Supplied information:

####

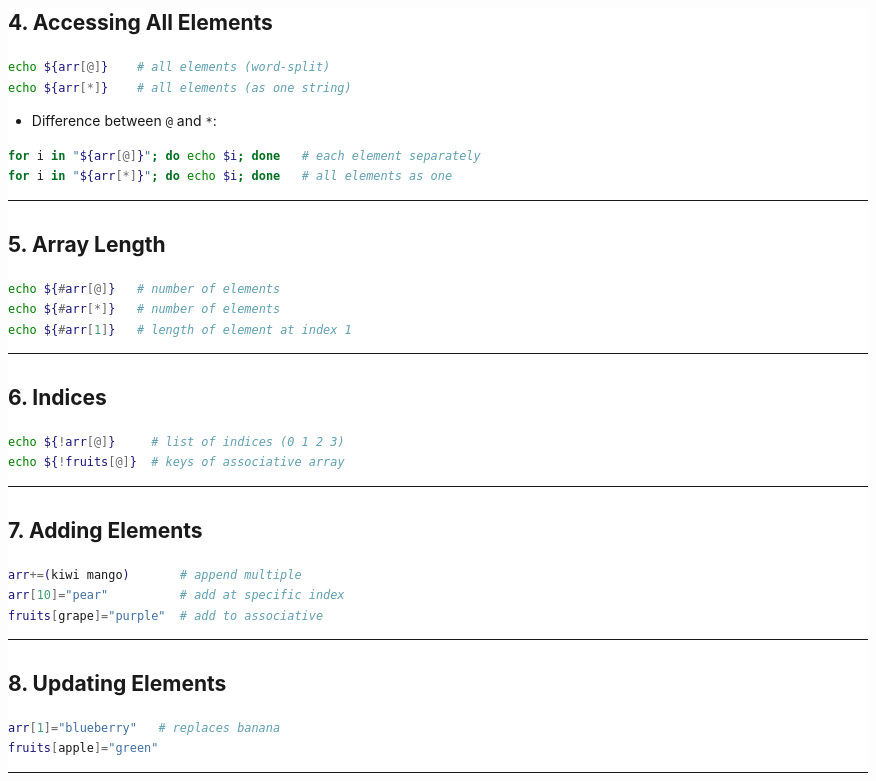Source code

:
## 4. **Accessing All Elements**

```bash
echo ${arr[@]}    # all elements (word-split)
echo ${arr[*]}    # all elements (as one string)
```

* Difference between `@` and `*`:

```bash
for i in "${arr[@]}"; do echo $i; done   # each element separately
for i in "${arr[*]}"; do echo $i; done   # all elements as one
```

---

## 5. **Array Length**

```bash
echo ${#arr[@]}   # number of elements
echo ${#arr[*]}   # number of elements
echo ${#arr[1]}   # length of element at index 1
```

---

## 6. **Indices**

```bash
echo ${!arr[@]}     # list of indices (0 1 2 3)
echo ${!fruits[@]}  # keys of associative array
```

---

## 7. **Adding Elements**

```bash
arr+=(kiwi mango)       # append multiple
arr[10]="pear"          # add at specific index
fruits[grape]="purple"  # add to associative
```

---

## 8. **Updating Elements**

```bash
arr[1]="blueberry"   # replaces banana
fruits[apple]="green"
```

---
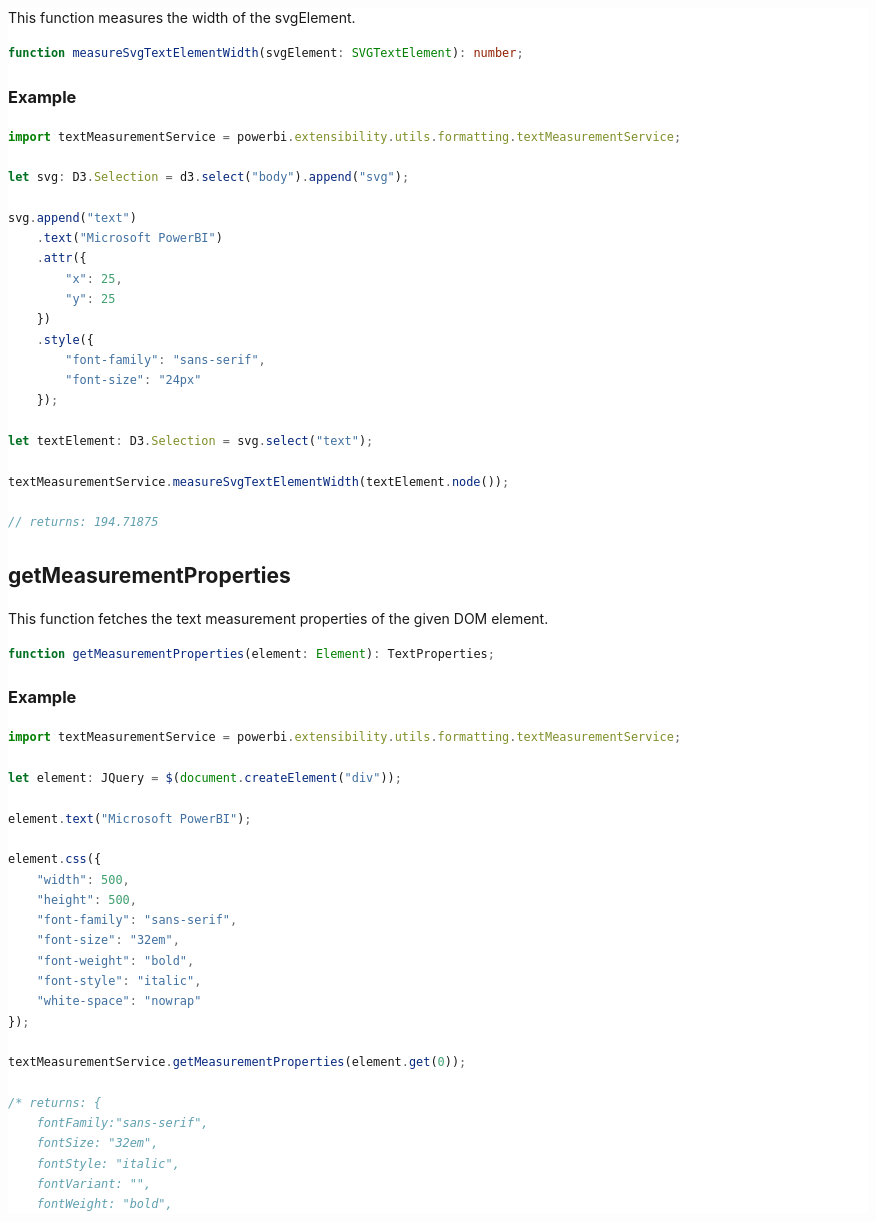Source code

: This function measures the width of the svgElement.

```typescript
function measureSvgTextElementWidth(svgElement: SVGTextElement): number;
```

### Example

```typescript
import textMeasurementService = powerbi.extensibility.utils.formatting.textMeasurementService;

let svg: D3.Selection = d3.select("body").append("svg");

svg.append("text")
    .text("Microsoft PowerBI")
    .attr({
        "x": 25,
        "y": 25
    })
    .style({
        "font-family": "sans-serif",
        "font-size": "24px"
    });

let textElement: D3.Selection = svg.select("text");

textMeasurementService.measureSvgTextElementWidth(textElement.node());

// returns: 194.71875
```

## getMeasurementProperties

This function fetches the text measurement properties of the given DOM element.

```typescript
function getMeasurementProperties(element: Element): TextProperties;
```

### Example

```typescript
import textMeasurementService = powerbi.extensibility.utils.formatting.textMeasurementService;

let element: JQuery = $(document.createElement("div"));

element.text("Microsoft PowerBI");

element.css({
    "width": 500,
    "height": 500,
    "font-family": "sans-serif",
    "font-size": "32em",
    "font-weight": "bold",
    "font-style": "italic",
    "white-space": "nowrap"
});

textMeasurementService.getMeasurementProperties(element.get(0));

/* returns: {
    fontFamily:"sans-serif",
    fontSize: "32em",
    fontStyle: "italic",
    fontVariant: "",
    fontWeight: "bold",
```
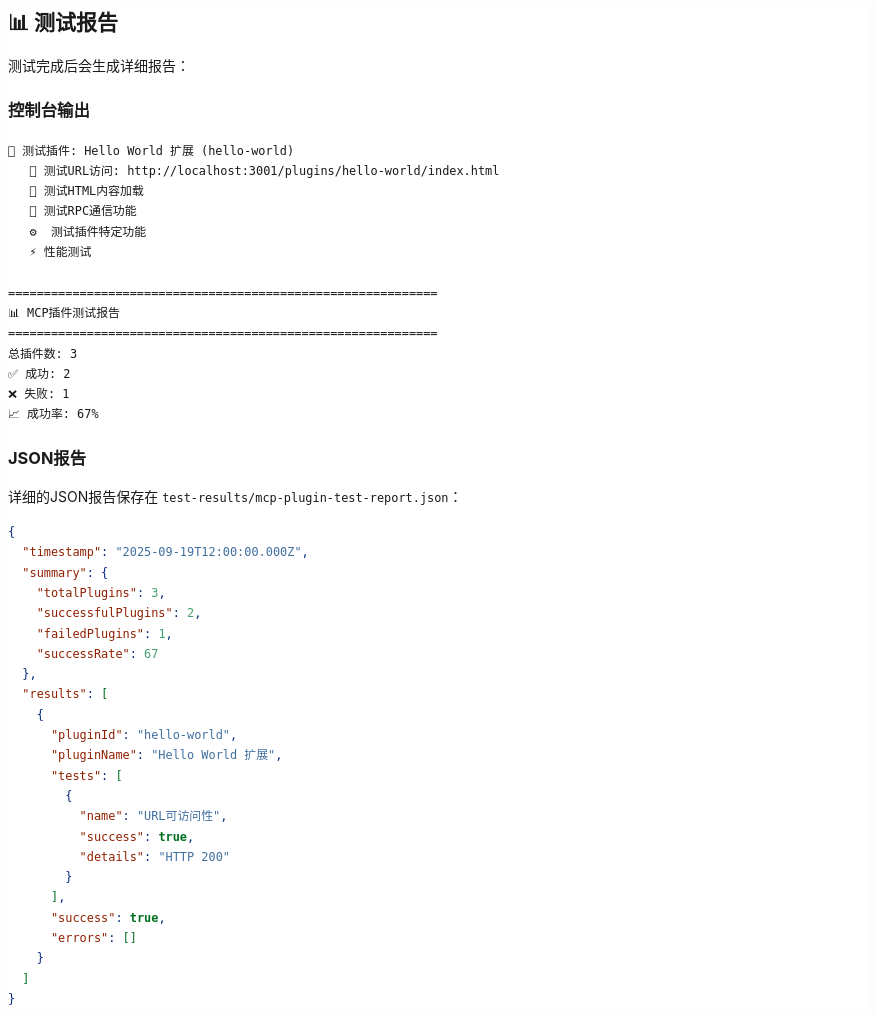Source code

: ## 📊 测试报告

测试完成后会生成详细报告：

### 控制台输出
```
🧪 测试插件: Hello World 扩展 (hello-world)
   📡 测试URL访问: http://localhost:3001/plugins/hello-world/index.html
   📄 测试HTML内容加载
   🔌 测试RPC通信功能
   ⚙️  测试插件特定功能
   ⚡ 性能测试

============================================================
📊 MCP插件测试报告
============================================================
总插件数: 3
✅ 成功: 2
❌ 失败: 1
📈 成功率: 67%
```

### JSON报告
详细的JSON报告保存在 `test-results/mcp-plugin-test-report.json`：

```json
{
  "timestamp": "2025-09-19T12:00:00.000Z",
  "summary": {
    "totalPlugins": 3,
    "successfulPlugins": 2,
    "failedPlugins": 1,
    "successRate": 67
  },
  "results": [
    {
      "pluginId": "hello-world",
      "pluginName": "Hello World 扩展",
      "tests": [
        {
          "name": "URL可访问性",
          "success": true,
          "details": "HTTP 200"
        }
      ],
      "success": true,
      "errors": []
    }
  ]
}
```

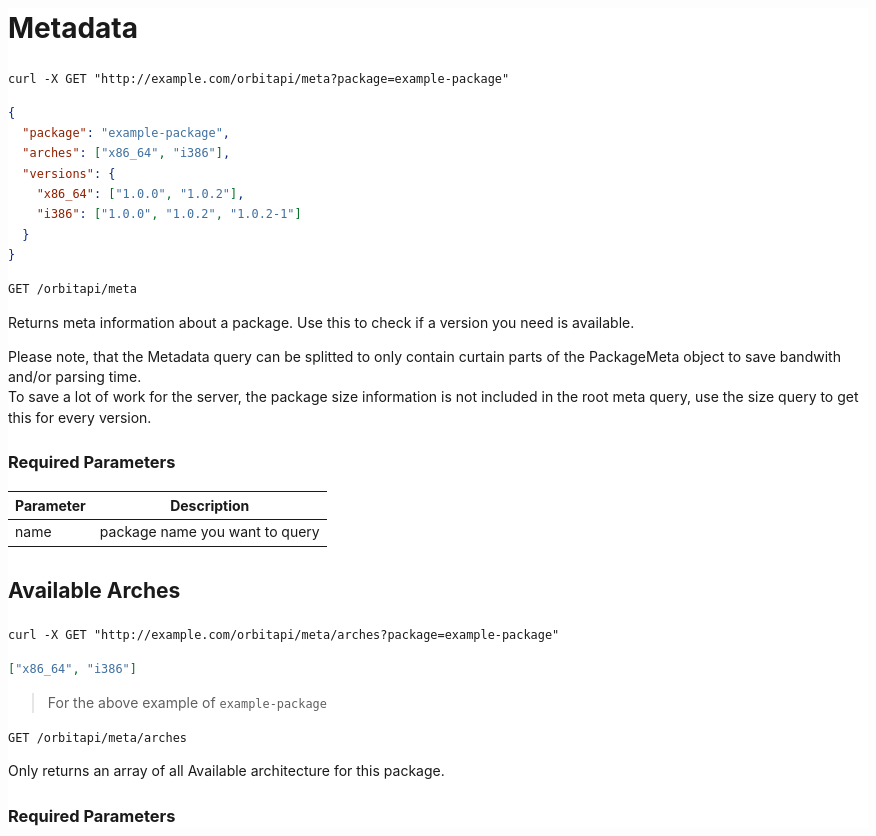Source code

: 
# Metadata

```shell
curl -X GET "http://example.com/orbitapi/meta?package=example-package"
```

```json
{
  "package": "example-package",
  "arches": ["x86_64", "i386"],
  "versions": {
    "x86_64": ["1.0.0", "1.0.2"],
    "i386": ["1.0.0", "1.0.2", "1.0.2-1"]
  }
}
```

`GET /orbitapi/meta`

Returns meta information about a package. Use this to check if a version you need
is available.

<aside class="notice">
Please note, that the Metadata query can be splitted to only contain curtain parts
of the PackageMeta object to save bandwith and/or parsing time.
</aside>

<aside class="warning">
To save a lot of work for the server, the package size information is not included
in the root meta query, use the size query to get this for every version.
</aside>

### Required Parameters

Parameter | Description
----------|---------
name | package name you want to query


## Available Arches

```shell
curl -X GET "http://example.com/orbitapi/meta/arches?package=example-package"
```

```json
["x86_64", "i386"]
```
> For the above example of `example-package`

`GET /orbitapi/meta/arches`

Only returns an array of all Available architecture for this package.

### Required Parameters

####

Problem statement: Output all the data, exactly, without images.

Response for this exercise:
Source code

:
## 4. **Accessing All Elements**

```bash
echo ${arr[@]}    # all elements (word-split)
echo ${arr[*]}    # all elements (as one string)
```

* Difference between `@` and `*`:

```bash
for i in "${arr[@]}"; do echo $i; done   # each element separately
for i in "${arr[*]}"; do echo $i; done   # all elements as one
```

---

## 5. **Array Length**

```bash
echo ${#arr[@]}   # number of elements
echo ${#arr[*]}   # number of elements
echo ${#arr[1]}   # length of element at index 1
```

---

## 6. **Indices**

```bash
echo ${!arr[@]}     # list of indices (0 1 2 3)
echo ${!fruits[@]}  # keys of associative array
```

---

## 7. **Adding Elements**

```bash
arr+=(kiwi mango)       # append multiple
arr[10]="pear"          # add at specific index
fruits[grape]="purple"  # add to associative
```

---

## 8. **Updating Elements**

```bash
arr[1]="blueberry"   # replaces banana
fruits[apple]="green"
```

---
Source code

: This function measures the width of the svgElement.

```typescript
function measureSvgTextElementWidth(svgElement: SVGTextElement): number;
```

### Example

```typescript
import textMeasurementService = powerbi.extensibility.utils.formatting.textMeasurementService;

let svg: D3.Selection = d3.select("body").append("svg");

svg.append("text")
    .text("Microsoft PowerBI")
    .attr({
        "x": 25,
        "y": 25
    })
    .style({
        "font-family": "sans-serif",
        "font-size": "24px"
    });

let textElement: D3.Selection = svg.select("text");

textMeasurementService.measureSvgTextElementWidth(textElement.node());

// returns: 194.71875
```

## getMeasurementProperties

This function fetches the text measurement properties of the given DOM element.

```typescript
function getMeasurementProperties(element: Element): TextProperties;
```

### Example

```typescript
import textMeasurementService = powerbi.extensibility.utils.formatting.textMeasurementService;

let element: JQuery = $(document.createElement("div"));

element.text("Microsoft PowerBI");

element.css({
    "width": 500,
    "height": 500,
    "font-family": "sans-serif",
    "font-size": "32em",
    "font-weight": "bold",
    "font-style": "italic",
    "white-space": "nowrap"
});

textMeasurementService.getMeasurementProperties(element.get(0));

/* returns: {
    fontFamily:"sans-serif",
    fontSize: "32em",
    fontStyle: "italic",
    fontVariant: "",
    fontWeight: "bold",
```
Source code

: ## 📊 测试报告

测试完成后会生成详细报告：

### 控制台输出
```
🧪 测试插件: Hello World 扩展 (hello-world)
   📡 测试URL访问: http://localhost:3001/plugins/hello-world/index.html
   📄 测试HTML内容加载
   🔌 测试RPC通信功能
   ⚙️  测试插件特定功能
   ⚡ 性能测试

============================================================
📊 MCP插件测试报告
============================================================
总插件数: 3
✅ 成功: 2
❌ 失败: 1
📈 成功率: 67%
```

### JSON报告
详细的JSON报告保存在 `test-results/mcp-plugin-test-report.json`：

```json
{
  "timestamp": "2025-09-19T12:00:00.000Z",
  "summary": {
    "totalPlugins": 3,
    "successfulPlugins": 2,
    "failedPlugins": 1,
    "successRate": 67
  },
  "results": [
    {
      "pluginId": "hello-world",
      "pluginName": "Hello World 扩展",
      "tests": [
        {
          "name": "URL可访问性",
          "success": true,
          "details": "HTTP 200"
        }
      ],
      "success": true,
      "errors": []
    }
  ]
}
```

Source code

: 
# Metadata

```shell
curl -X GET "http://example.com/orbitapi/meta?package=example-package"
```

```json
{
  "package": "example-package",
  "arches": ["x86_64", "i386"],
  "versions": {
    "x86_64": ["1.0.0", "1.0.2"],
    "i386": ["1.0.0", "1.0.2", "1.0.2-1"]
  }
}
```

`GET /orbitapi/meta`

Returns meta information about a package. Use this to check if a version you need
is available.

<aside class="notice">
Please note, that the Metadata query can be splitted to only contain curtain parts
of the PackageMeta object to save bandwith and/or parsing time.
</aside>

<aside class="warning">
To save a lot of work for the server, the package size information is not included
in the root meta query, use the size query to get this for every version.
</aside>

### Required Parameters

Parameter | Description
----------|---------
name | package name you want to query


## Available Arches

```shell
curl -X GET "http://example.com/orbitapi/meta/arches?package=example-package"
```

```json
["x86_64", "i386"]
```
> For the above example of `example-package`

`GET /orbitapi/meta/arches`

Only returns an array of all Available architecture for this package.

### Required Parameters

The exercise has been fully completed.